■ What you should do ■
In the extract below on the neutrino and Higgs parameters, which algorithm was used as the optimizer?
*** Opening of Extract ***
Note that the parameters in Eq. (14) are also crucial for obtaining the correct SM-like Higgs mass (see Eq. (10)). This will simplify our analysis in Sect. 5. There, we will sample the relevant parameter space of the \(\mu \nu \mathrm{SSM}\), which contains the independent parameters determining neutrino and Higgs physics in Eqs. (6) and (10). Nevertheless, the parameters for neutrino physics \(Y_{\nu _i}\), \(v_{i}\), \(M_1\) and \(M_2\) are essentially decoupled from the parameters controlling Higgs physics. Thus, for a suitable choice of the former parameters reproducing neutrino physics, there is still enough freedom to reproduce in addition Higgs data by playing with \(\lambda \), \(\kappa \), \(v_R\), \(\tan \beta \), etc., as shown in Refs. [13,14,15]. As a consequence, we will not need to scan over most of the latter parameters, relaxing our demanding computing task. Given the still large number of independent parameters we have employed the Multinest [56] algorithm as optimizer. To compute the spectrum and the observables we have used SARAH [57] to generate a SPheno [58, 59] version for the model.
*** Close of Extract ***
*** Opening of Supplied material ***
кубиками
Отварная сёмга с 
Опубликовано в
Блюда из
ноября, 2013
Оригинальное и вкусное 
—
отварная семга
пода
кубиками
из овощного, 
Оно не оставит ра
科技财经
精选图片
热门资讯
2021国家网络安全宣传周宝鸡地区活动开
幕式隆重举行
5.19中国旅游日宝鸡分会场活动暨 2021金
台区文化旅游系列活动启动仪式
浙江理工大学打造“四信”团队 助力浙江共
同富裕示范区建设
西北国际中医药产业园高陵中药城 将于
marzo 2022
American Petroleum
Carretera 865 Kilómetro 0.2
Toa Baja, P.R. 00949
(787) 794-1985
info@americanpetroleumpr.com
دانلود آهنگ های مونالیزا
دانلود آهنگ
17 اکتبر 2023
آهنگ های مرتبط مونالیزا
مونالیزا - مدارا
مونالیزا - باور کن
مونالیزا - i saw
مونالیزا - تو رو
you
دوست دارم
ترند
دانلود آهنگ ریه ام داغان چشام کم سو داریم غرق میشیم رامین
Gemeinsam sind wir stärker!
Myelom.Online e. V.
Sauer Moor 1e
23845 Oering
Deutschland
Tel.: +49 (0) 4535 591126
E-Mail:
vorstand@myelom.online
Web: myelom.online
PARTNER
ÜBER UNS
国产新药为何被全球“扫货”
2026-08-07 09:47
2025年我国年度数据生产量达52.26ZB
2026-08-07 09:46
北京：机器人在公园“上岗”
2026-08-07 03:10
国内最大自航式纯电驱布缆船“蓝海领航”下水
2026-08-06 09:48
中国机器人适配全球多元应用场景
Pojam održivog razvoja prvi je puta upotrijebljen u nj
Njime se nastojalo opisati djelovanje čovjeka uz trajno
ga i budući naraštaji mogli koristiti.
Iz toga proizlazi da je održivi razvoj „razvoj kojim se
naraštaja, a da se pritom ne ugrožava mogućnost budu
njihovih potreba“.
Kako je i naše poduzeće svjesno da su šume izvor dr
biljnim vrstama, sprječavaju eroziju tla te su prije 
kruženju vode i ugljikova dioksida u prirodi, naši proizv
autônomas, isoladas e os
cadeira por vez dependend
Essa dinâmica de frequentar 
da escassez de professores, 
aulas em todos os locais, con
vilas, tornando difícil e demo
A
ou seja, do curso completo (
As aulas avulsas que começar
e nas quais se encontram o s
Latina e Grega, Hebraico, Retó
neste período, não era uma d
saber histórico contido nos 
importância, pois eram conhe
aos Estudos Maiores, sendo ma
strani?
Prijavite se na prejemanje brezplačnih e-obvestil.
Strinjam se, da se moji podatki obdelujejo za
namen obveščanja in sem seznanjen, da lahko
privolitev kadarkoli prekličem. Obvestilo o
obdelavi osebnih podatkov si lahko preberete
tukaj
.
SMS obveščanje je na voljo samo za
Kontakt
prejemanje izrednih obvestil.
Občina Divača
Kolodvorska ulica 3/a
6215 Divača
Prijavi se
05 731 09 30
*** Close of Supplied material ***
■ Exercise result ■
Multinest